# THE TASK:
Lines before the one containing "Swachh Bharat Abhiyan in India." are to be left out; that line and every line after it, through the last line below, are to be reproduced exactly.

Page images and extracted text
◇ ◇ ◇ ◇

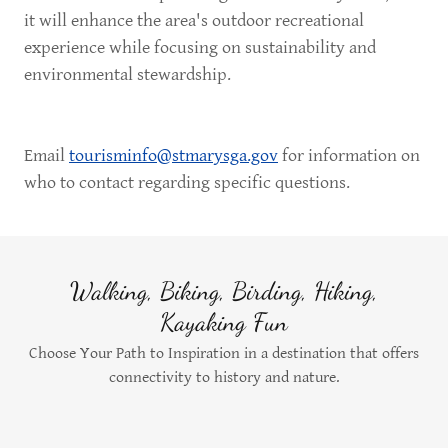
it will enhance the area's outdoor recreational
experience while focusing on sustainability and
environmental stewardship.
Email
tourisminfo@stmarysga.gov
for information on
who to contact regarding specific questions.
Walking, Biking, Birding, Hiking,
Kayaking Fun
Choose Your Path to Inspiration in a destination that offers
connectivity to history and nature.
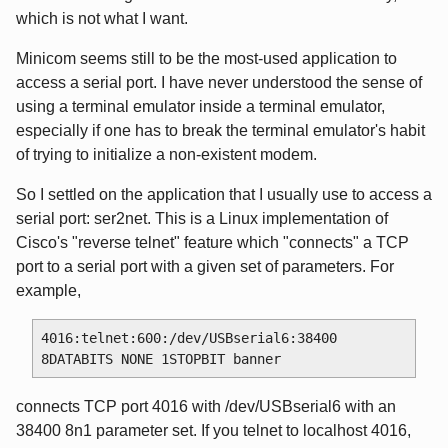
which is not what I want.
Minicom seems still to be the most-used application to
access a serial port. I have never understood the sense of
using a terminal emulator inside a terminal emulator,
especially if one has to break the terminal emulator's habit
of trying to initialize a non-existent modem.
So I settled on the application that I usually use to access a
serial port: ser2net. This is a Linux implementation of
Cisco's "reverse telnet" feature which "connects" a TCP
port to a serial port with a given set of parameters. For
example,
4016:telnet:600:/dev/USBserial6:38400 
connects TCP port 4016 with /dev/USBserial6 with an
38400 8n1 parameter set. If you telnet to localhost 4016,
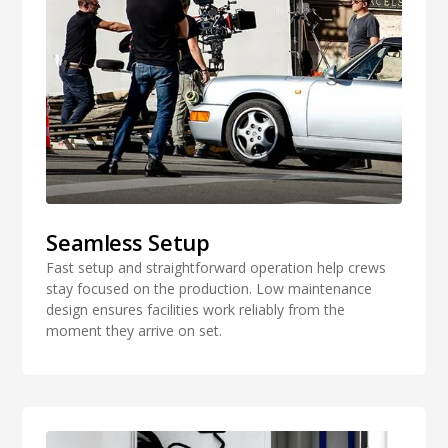
Seamless Setup
Fast setup and straightforward operation help crews
stay focused on the production. Low maintenance
design ensures facilities work reliably from the
moment they arrive on set.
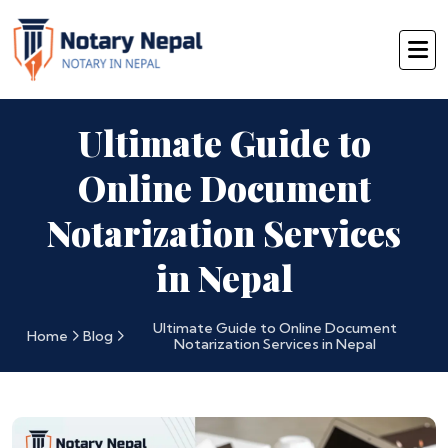
Ultimate Guide to
Online Document
Notarization Services
in Nepal
Ultimate Guide to Online Document
Home
Blog
Notarization Services in Nepal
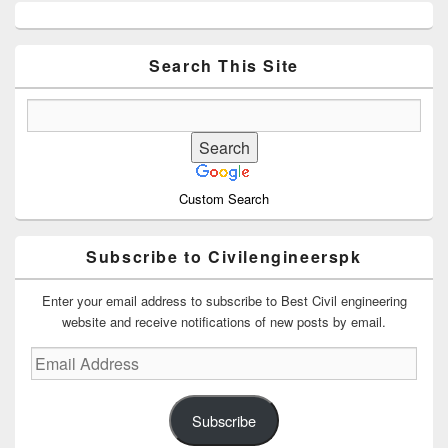
Primary
Sidebar
Widget
Area
Search This Site
Custom Search
Subscribe to Civilengineerspk
Enter your email address to subscribe to Best Civil engineering
website and receive notifications of new posts by email.
Email
Address
Subscribe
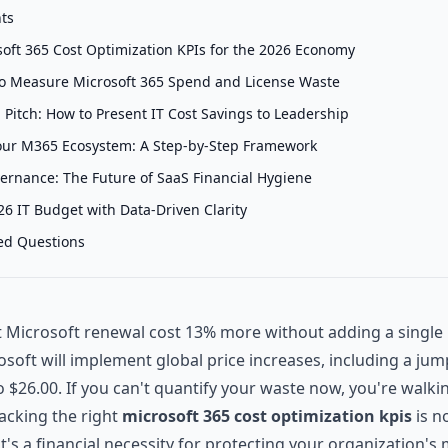
nts
soft 365 Cost Optimization KPIs for the 2026 Economy
s to Measure Microsoft 365 Spend and License Waste
Pitch: How to Present IT Cost Savings to Leadership
our M365 Ecosystem: A Step-by-Step Framework
rnance: The Future of SaaS Financial Hygiene
6 IT Budget with Data-Driven Clarity
ed Questions
t Microsoft renewal cost 13% more without adding a singl
rosoft will implement global price increases, including a jum
 $26.00. If you can't quantify your waste now, you're walkin
racking the right
microsoft 365 cost optimization kpis
is n
 it's a financial necessity for protecting your organization's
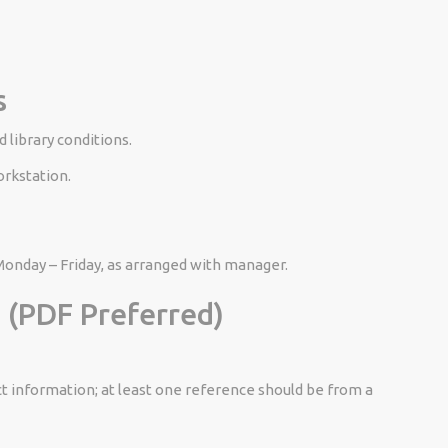
s
 library conditions.
orkstation.
nday – Friday, as arranged with manager.
​
 (PDF Preferred)
t information; at least one reference should be from a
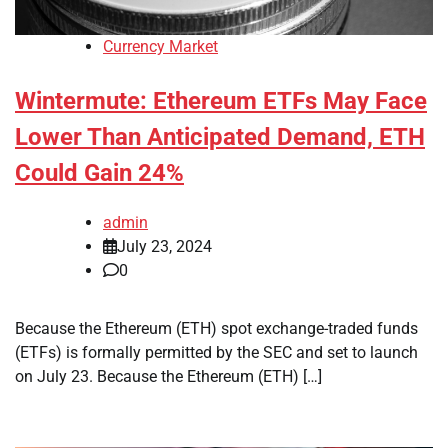
Currency Market
Wintermute: Ethereum ETFs May Face
Lower Than Anticipated Demand, ETH
Could Gain 24%
admin
July 23, 2024
0
Because the Ethereum (ETH) spot exchange-traded funds
(ETFs) is formally permitted by the SEC and set to launch
on July 23. Because the Ethereum (ETH) […]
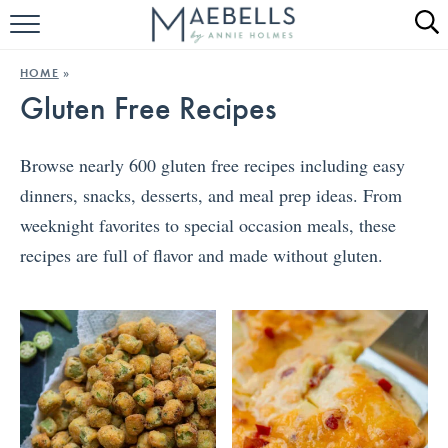
HOME
HOME
»
Gluten Free Recipes
ALL RECIPES
KETO RECIPES
Browse nearly 600 gluten free recipes including easy
dinners, snacks, desserts, and meal prep ideas. From
ABOUT
weeknight favorites to special occasion meals, these
recipes are full of flavor and made without gluten.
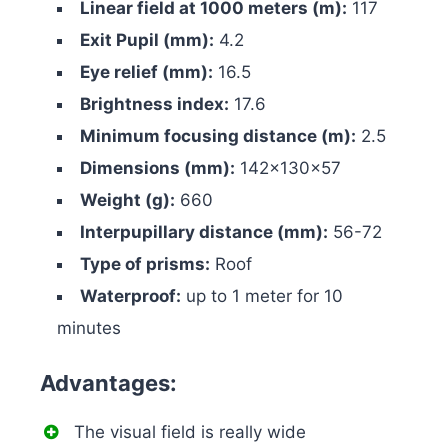
Linear field at 1000 meters (m):
117
Exit Pupil (mm):
4.2
Eye relief (mm):
16.5
Brightness index:
17.6
Minimum focusing distance (m):
2.5
Dimensions (mm):
142x130x57
Weight (g):
660
Interpupillary distance (mm):
56-72
Type of prisms:
Roof
Waterproof:
up to 1 meter for 10
minutes
Advantages:
The visual field is really wide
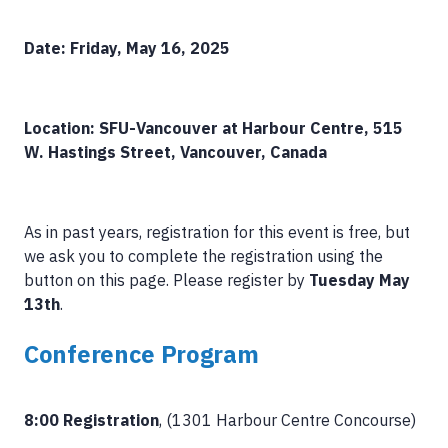
Date: Friday, May 16, 2025
Location: SFU-Vancouver at Harbour Centre, 515
W. Hastings Street, Vancouver, Canada
As in past years, registration for this event is free, but
we ask you to complete the registration using the
button on this page. Please register by
Tuesday May
13th
.
Conference Program
8:00 Registration
, (1301 Harbour Centre Concourse)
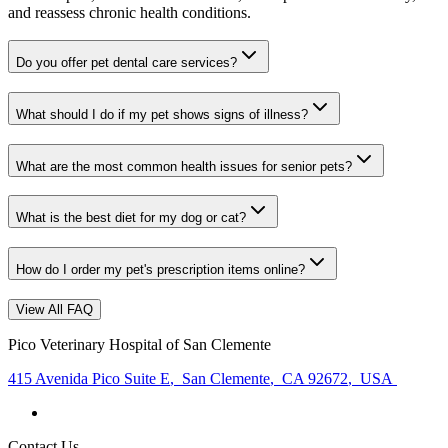
and reassess chronic health conditions.
Do you offer pet dental care services?
What should I do if my pet shows signs of illness?
What are the most common health issues for senior pets?
What is the best diet for my dog or cat?
How do I order my pet's prescription items online?
View All FAQ
Pico Veterinary Hospital of San Clemente
415 Avenida Pico Suite E
,
San Clemente
,
CA 92672
,
USA
Contact Us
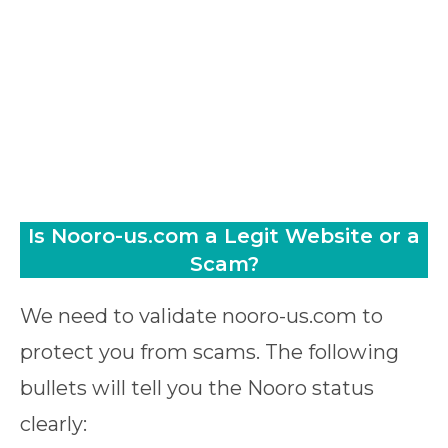
Is Nooro-us.com a Legit Website or a
Scam?
We need to validate nooro-us.com to
protect you from scams. The following
bullets will tell you the Nooro status
clearly:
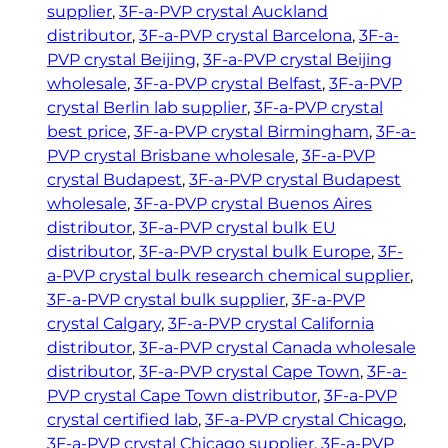
h
r
supplier
, 
3F-a-PVP crystal Auckland
y
€
distributor
, 
3F-a-PVP crystal Barcelona
, 
3F-a-
s
1
PVP crystal Beijing
, 
3F-a-PVP crystal Beijing
t
wholesale
, 
3F-a-PVP crystal Belfast
, 
3F-a-PVP
7
a
crystal Berlin lab supplier
, 
3F-a-PVP crystal
9
l
best price
, 
3F-a-PVP crystal Birmingham
, 
3F-a-
.
q
PVP crystal Brisbane wholesale
, 
3F-a-PVP
5
u
crystal Budapest
, 
3F-a-PVP crystal Budapest
0
a
wholesale
, 
3F-a-PVP crystal Buenos Aires
n
distributor
, 
3F-a-PVP crystal bulk EU
t
distributor
, 
3F-a-PVP crystal bulk Europe
, 
3F-
i
a-PVP crystal bulk research chemical supplier
, 
t
3F-a-PVP crystal bulk supplier
, 
3F-a-PVP
y
crystal Calgary
, 
3F-a-PVP crystal California
distributor
, 
3F-a-PVP crystal Canada wholesale
distributor
, 
3F-a-PVP crystal Cape Town
, 
3F-a-
PVP crystal Cape Town distributor
, 
3F-a-PVP
crystal certified lab
, 
3F-a-PVP crystal Chicago
, 
3F-a-PVP crystal Chicago supplier
, 
3F-a-PVP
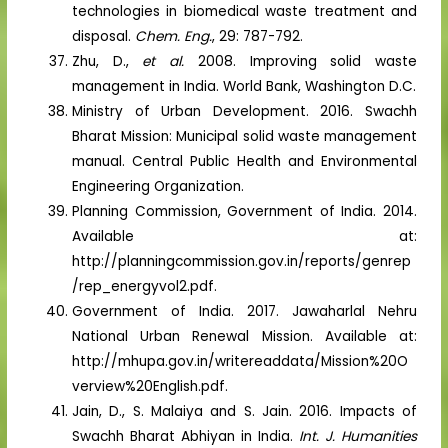
technologies in biomedical waste treatment and
disposal.
Chem. Eng.
, 29: 787-792.
Zhu, D.,
et al.
2008. Improving solid waste
management in India. World Bank, Washington D.C.
Ministry of Urban Development. 2016. Swachh
Bharat Mission: Municipal solid waste management
manual. Central Public Health and Environmental
Engineering Organization.
Planning Commission, Government of India. 2014.
Available at:
http://planningcommission.gov.in/reports/genrep
/rep_energyvol2.pdf.
Government of India. 2017. Jawaharlal Nehru
National Urban Renewal Mission. Available at:
http://mhupa.gov.in/writereaddata/Mission%20O
verview%20English.pdf.
Jain, D., S. Malaiya and S. Jain. 2016. Impacts of
Swachh Bharat Abhiyan in India.
Int. J. Humanities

◇ ◇ ◇ ◇

# SOLVED PROBLEM:
Swachh Bharat Abhiyan in India.
Int. J. Humanities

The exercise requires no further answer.